29 Samuel Fleischacker, “On Adam Smith’s ‘Wealth of Nations’: Response,” Adam Smith Review 2 (2006): 254. See also Maria Pia Paganelli, “Adam Smith the Dissenter,” elsewhere in this volume, which makes this point much more fully.

30 There is no scholarly consensus regarding Smith’s specific target in this passage, if indeed there was one. The editors of the Glasgow Edition of The Theory of Moral Sentiments, among many others, suggest that it was aimed at the French revolutionaries and their English champion Richard Price: see TMS VI.ii.2.12n6. This seems unlikely, however, in light of the fact that Smith informed his publisher that the final edition of the book was “perfectly finished to the very last sentence” in a letter written only four months after the storming of the Bastille, and a mere two weeks after Price’s sermon that so exercised Edmund Burke. See Adam Smith to Thomas Cadell, November 18, 1789, in Heiner Klemme, “Adam Smith an Thomas Cadell: Zwei neue Briefe,” Archiv für Geschichte der Philosophie 73, no. 3 (1991): 279. Given Smith’s extremely deliberate writing habits and his notorious perfectionism, it seems doubtful that he would have had either the time or the desire to formulate comments on the unfolding events across the Channel at this early stage. Dugald Stewart and, drawing on Stewart, Istvan Hont suggest that Smith’s target in this passage was instead the Physiocrats who advocated imposing a regime of perfect economic liberty all at once. See Stewart, “Account of the Life and Writings of Adam Smith, LL.D.,” 317–19, 339; and Istvan Hont, Jealousy of Trade: International Competition and the Nation-State in Historical Perspective (Belknap, 2005), 355, 379–87. Emma Rothschild and F. P. Lock both argue that the passage was more likely directed at some combination of the radical Whiggism of Charles James Fox and the “enlightened absolutism” of Frederick II of Prussia and Joseph II, Holy Roman Emperor. See Emma Rothschild, Economic Sentiments: Adam Smith, Condorcet, and the Enlightenment (Harvard University Press, 2001), 54–55, 67; and F. P. Lock, “Adam Smith and ‘The Man of System’: Interpreting The Theory of Moral Sentiments VI.ii.2.12–18,” Adam Smith Review 3 (2007): 37–48.

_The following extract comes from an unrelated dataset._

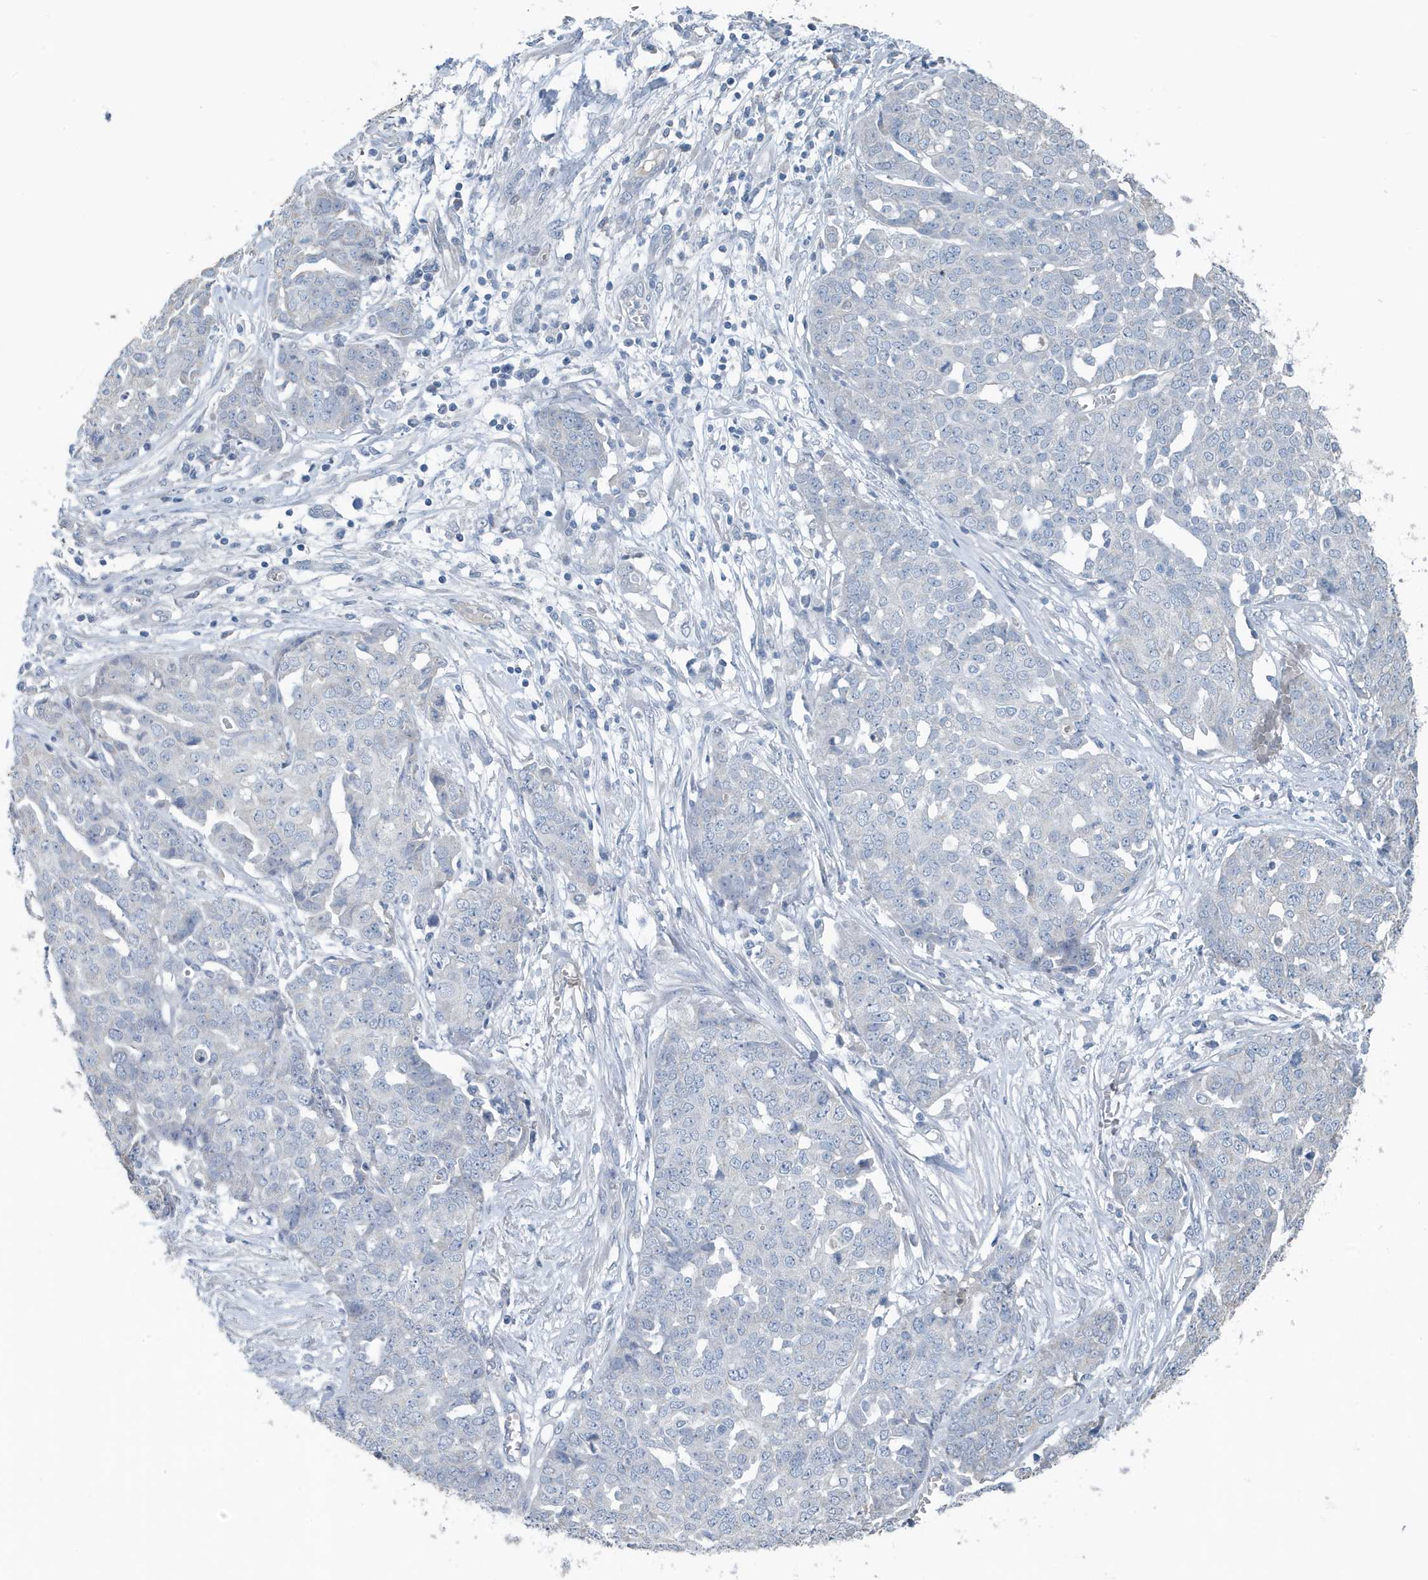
{"staining": {"intensity": "negative", "quantity": "none", "location": "none"}, "tissue": "ovarian cancer", "cell_type": "Tumor cells", "image_type": "cancer", "snomed": [{"axis": "morphology", "description": "Cystadenocarcinoma, serous, NOS"}, {"axis": "topography", "description": "Soft tissue"}, {"axis": "topography", "description": "Ovary"}], "caption": "Serous cystadenocarcinoma (ovarian) stained for a protein using IHC demonstrates no expression tumor cells.", "gene": "UGT2B4", "patient": {"sex": "female", "age": 57}}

31 The line about Solon was adapted from Plutarch, Lives of the Noble Grecians and Romans, ed. John Dryden, vol. 1 (Modern Library, 2001), 115. Smith was sufficiently fond of this line that another version of it appears at WN IV.v.b.53.

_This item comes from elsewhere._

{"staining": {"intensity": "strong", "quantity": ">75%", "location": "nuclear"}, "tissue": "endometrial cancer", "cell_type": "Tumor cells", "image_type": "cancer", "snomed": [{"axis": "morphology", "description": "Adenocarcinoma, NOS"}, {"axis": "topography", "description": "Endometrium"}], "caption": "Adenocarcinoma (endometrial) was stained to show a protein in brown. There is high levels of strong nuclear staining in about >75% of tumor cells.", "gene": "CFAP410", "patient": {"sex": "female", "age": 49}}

32 Adam Smith to Andreas Holt, October 26, 1780, in The Correspondence of Adam Smith, ed. Ernest Campbell Mossner and Ian Simpson Ross (Liberty Fund, 1987), 251.

33 See Hont, Jealousy of Trade, chap. 5, especially 362. Smith faults Quesnay, a leading Physiocrat, for imagining that society can “thrive and prosper only under a certain precise regimen, the exact regimen of perfect liberty and perfect justice,” and for failing to realize that “[i]f a nation could not prosper without the enjoyment of perfect liberty and perfect justice, there is not in the world a nation which could ever have prospered” (WN IV.ix.28).

34 Prudence is, of course, the first virtue that Smith discusses in Part 6 of The Theory of Moral Sentiments, “Of the Character of Virtue.” Within that discussion he suggests that the highest kind of prudence is that exhibited by “the great general … the great statesman, [or] the great legislator” (TMS VI.i.15).